- _Your instructions_: Can you pull out, word for word, every line from the one containing "CURRENT THEMES" through the last line of the entries, both ends included, leaving out the pictures?

- _Extracted entries_:
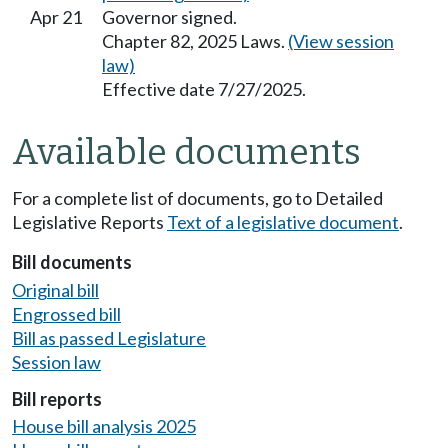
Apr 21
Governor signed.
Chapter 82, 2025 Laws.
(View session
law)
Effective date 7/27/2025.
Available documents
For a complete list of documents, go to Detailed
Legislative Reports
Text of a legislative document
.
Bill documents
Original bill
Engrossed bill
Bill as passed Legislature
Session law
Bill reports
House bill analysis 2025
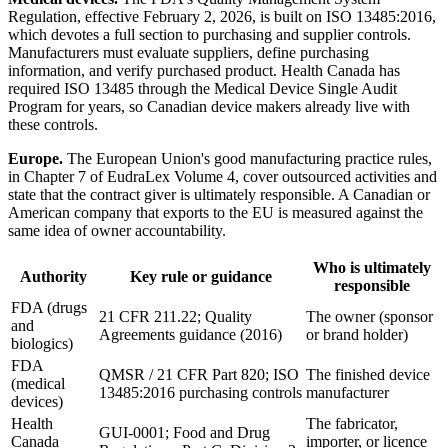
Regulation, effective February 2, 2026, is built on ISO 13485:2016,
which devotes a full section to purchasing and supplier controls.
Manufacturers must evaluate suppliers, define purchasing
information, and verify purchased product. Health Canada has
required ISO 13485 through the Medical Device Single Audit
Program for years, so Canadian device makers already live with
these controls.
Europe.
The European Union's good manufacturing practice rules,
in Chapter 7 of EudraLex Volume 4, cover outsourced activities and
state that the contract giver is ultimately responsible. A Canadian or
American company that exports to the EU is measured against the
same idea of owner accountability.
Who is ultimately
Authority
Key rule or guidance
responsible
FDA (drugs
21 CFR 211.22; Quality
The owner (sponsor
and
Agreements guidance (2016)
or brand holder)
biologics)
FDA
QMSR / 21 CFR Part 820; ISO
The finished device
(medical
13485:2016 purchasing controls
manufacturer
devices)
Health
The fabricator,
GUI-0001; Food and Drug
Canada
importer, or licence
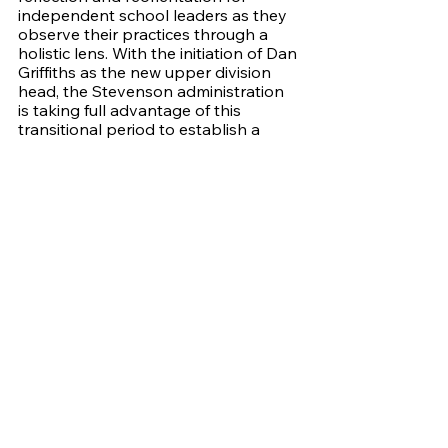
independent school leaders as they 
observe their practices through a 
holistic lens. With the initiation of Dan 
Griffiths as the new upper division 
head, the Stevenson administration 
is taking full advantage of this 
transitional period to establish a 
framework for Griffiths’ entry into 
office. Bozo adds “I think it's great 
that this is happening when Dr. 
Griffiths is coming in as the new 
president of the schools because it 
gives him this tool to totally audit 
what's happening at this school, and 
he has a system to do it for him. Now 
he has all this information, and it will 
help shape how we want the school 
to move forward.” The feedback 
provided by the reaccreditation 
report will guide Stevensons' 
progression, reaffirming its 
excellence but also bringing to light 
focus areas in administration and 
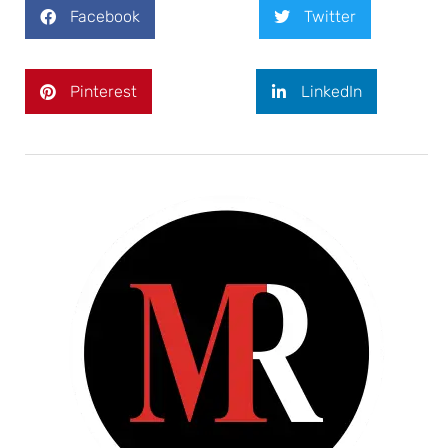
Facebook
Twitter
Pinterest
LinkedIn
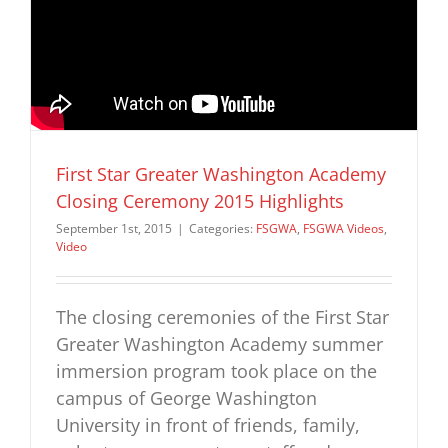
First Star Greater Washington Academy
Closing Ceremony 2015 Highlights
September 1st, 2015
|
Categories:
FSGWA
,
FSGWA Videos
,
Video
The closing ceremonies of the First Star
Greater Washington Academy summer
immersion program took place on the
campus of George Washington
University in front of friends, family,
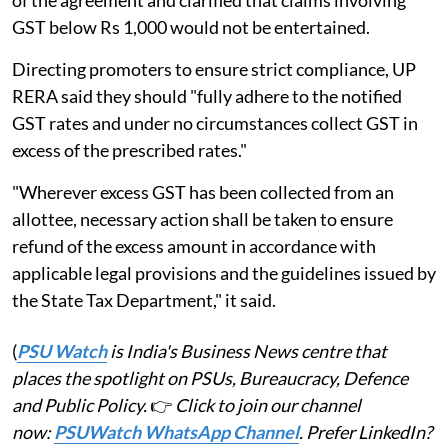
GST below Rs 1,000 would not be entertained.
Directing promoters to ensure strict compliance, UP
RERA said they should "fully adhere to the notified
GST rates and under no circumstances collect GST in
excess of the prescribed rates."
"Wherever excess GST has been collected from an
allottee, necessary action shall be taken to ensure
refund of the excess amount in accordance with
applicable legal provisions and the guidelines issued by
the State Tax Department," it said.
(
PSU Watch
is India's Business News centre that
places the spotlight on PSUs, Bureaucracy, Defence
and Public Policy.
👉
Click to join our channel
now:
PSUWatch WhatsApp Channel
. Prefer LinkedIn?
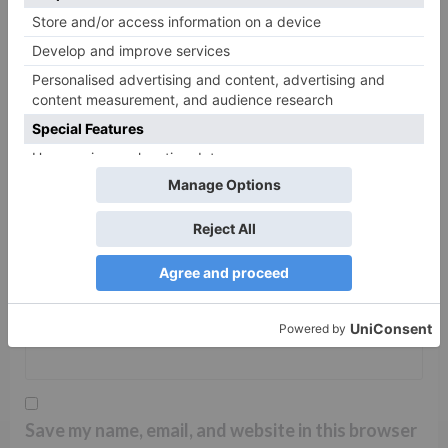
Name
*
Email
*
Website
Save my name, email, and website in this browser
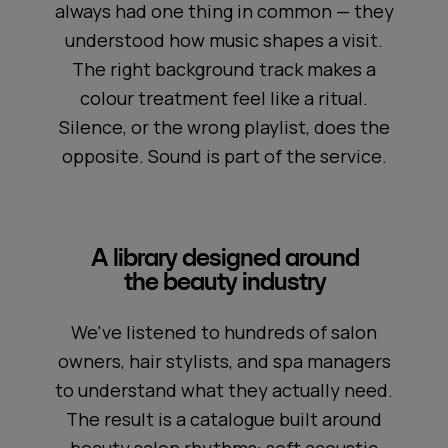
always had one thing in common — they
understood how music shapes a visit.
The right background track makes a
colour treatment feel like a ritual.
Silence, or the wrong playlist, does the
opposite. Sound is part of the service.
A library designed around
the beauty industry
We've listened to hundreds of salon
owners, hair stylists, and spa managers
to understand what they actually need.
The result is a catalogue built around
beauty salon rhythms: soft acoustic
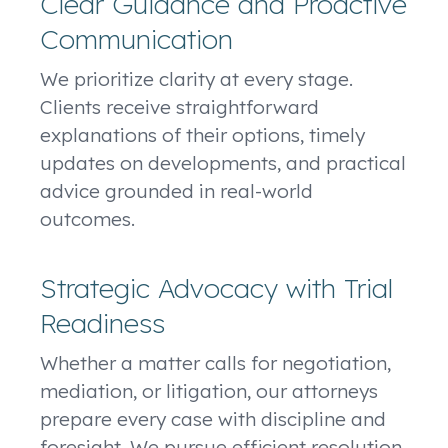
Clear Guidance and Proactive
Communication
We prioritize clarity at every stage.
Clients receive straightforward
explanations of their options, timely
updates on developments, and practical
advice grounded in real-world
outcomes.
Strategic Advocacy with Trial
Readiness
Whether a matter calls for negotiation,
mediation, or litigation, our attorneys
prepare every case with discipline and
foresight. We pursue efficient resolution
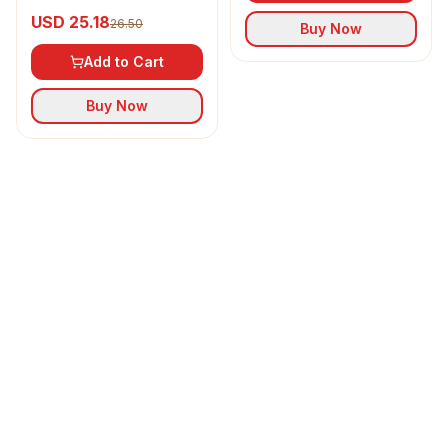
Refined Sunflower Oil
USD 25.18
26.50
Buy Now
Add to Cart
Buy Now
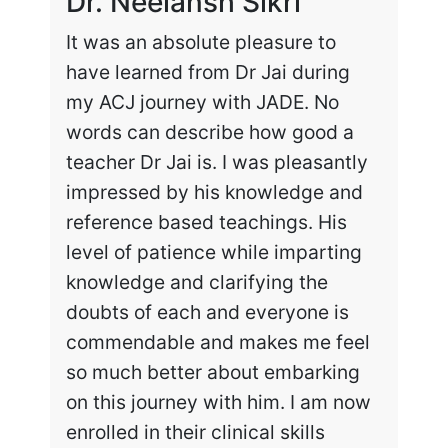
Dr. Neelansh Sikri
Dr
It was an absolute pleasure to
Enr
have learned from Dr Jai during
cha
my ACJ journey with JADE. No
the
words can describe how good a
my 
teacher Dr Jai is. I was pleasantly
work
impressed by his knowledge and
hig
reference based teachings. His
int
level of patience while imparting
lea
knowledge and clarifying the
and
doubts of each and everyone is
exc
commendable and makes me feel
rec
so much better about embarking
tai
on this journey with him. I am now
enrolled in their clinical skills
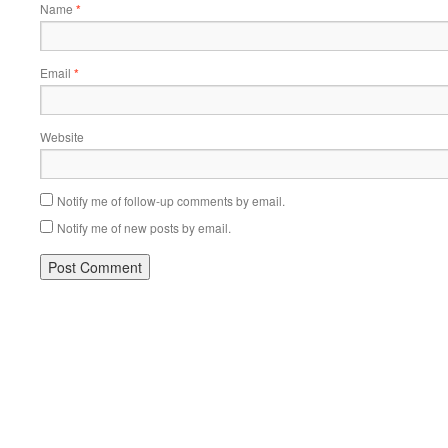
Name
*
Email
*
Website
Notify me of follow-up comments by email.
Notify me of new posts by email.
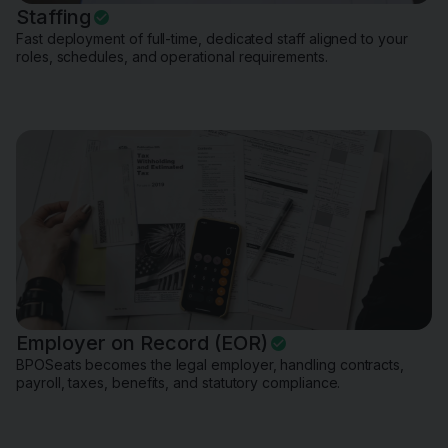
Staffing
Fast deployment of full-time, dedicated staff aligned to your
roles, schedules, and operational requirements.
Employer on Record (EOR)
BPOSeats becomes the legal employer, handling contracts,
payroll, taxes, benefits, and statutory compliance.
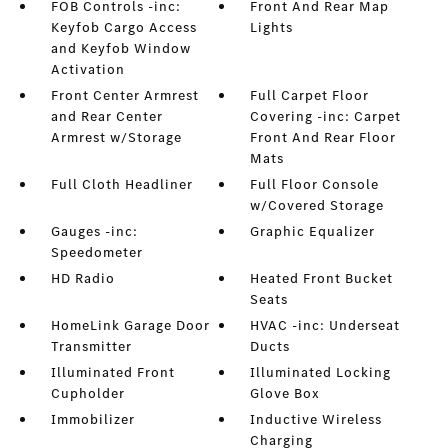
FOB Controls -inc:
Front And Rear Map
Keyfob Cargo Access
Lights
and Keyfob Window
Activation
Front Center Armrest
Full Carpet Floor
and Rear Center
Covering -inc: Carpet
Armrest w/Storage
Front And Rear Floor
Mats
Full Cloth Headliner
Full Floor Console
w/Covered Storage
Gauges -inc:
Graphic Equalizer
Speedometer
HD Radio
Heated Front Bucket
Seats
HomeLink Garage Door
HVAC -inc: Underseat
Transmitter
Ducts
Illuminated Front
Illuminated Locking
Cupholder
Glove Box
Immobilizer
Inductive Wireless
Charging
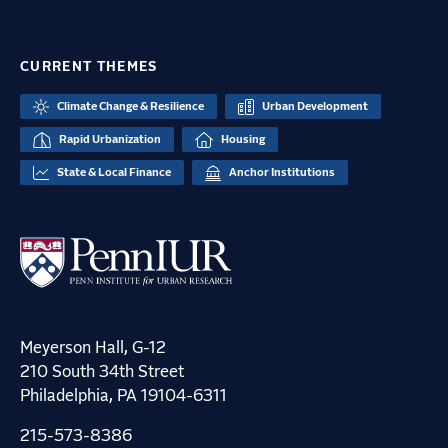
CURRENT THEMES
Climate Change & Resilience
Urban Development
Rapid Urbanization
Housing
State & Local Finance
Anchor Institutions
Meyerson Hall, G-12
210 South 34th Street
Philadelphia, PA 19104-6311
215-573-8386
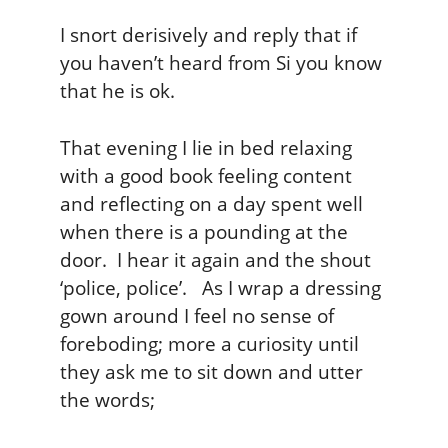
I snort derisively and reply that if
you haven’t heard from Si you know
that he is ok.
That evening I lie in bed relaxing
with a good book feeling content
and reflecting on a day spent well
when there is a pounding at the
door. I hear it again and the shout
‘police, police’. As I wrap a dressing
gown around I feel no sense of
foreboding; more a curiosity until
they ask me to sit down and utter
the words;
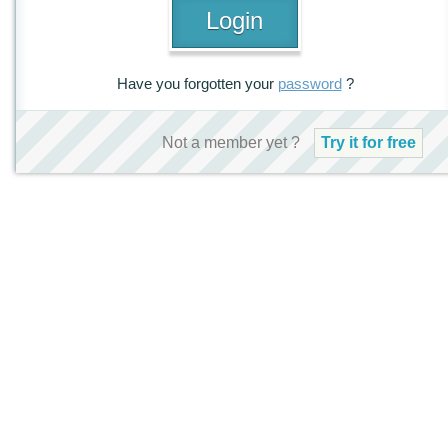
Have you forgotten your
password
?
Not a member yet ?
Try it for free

- _Answer to this problem_:
CURRENT THEMES
Climate Change & Resilience
Urban Development
Rapid Urbanization
Housing
State & Local Finance
Anchor Institutions
Meyerson Hall, G-12
210 South 34th Street
Philadelphia, PA 19104-6311
215-573-8386
I snort derisively and reply that if
you haven’t heard from Si you know
that he is ok.
That evening I lie in bed relaxing
with a good book feeling content
and reflecting on a day spent well
when there is a pounding at the
door. I hear it again and the shout
‘police, police’. As I wrap a dressing
gown around I feel no sense of
foreboding; more a curiosity until
they ask me to sit down and utter
the words;
Have you forgotten your
password
?
Not a member yet ?
Try it for free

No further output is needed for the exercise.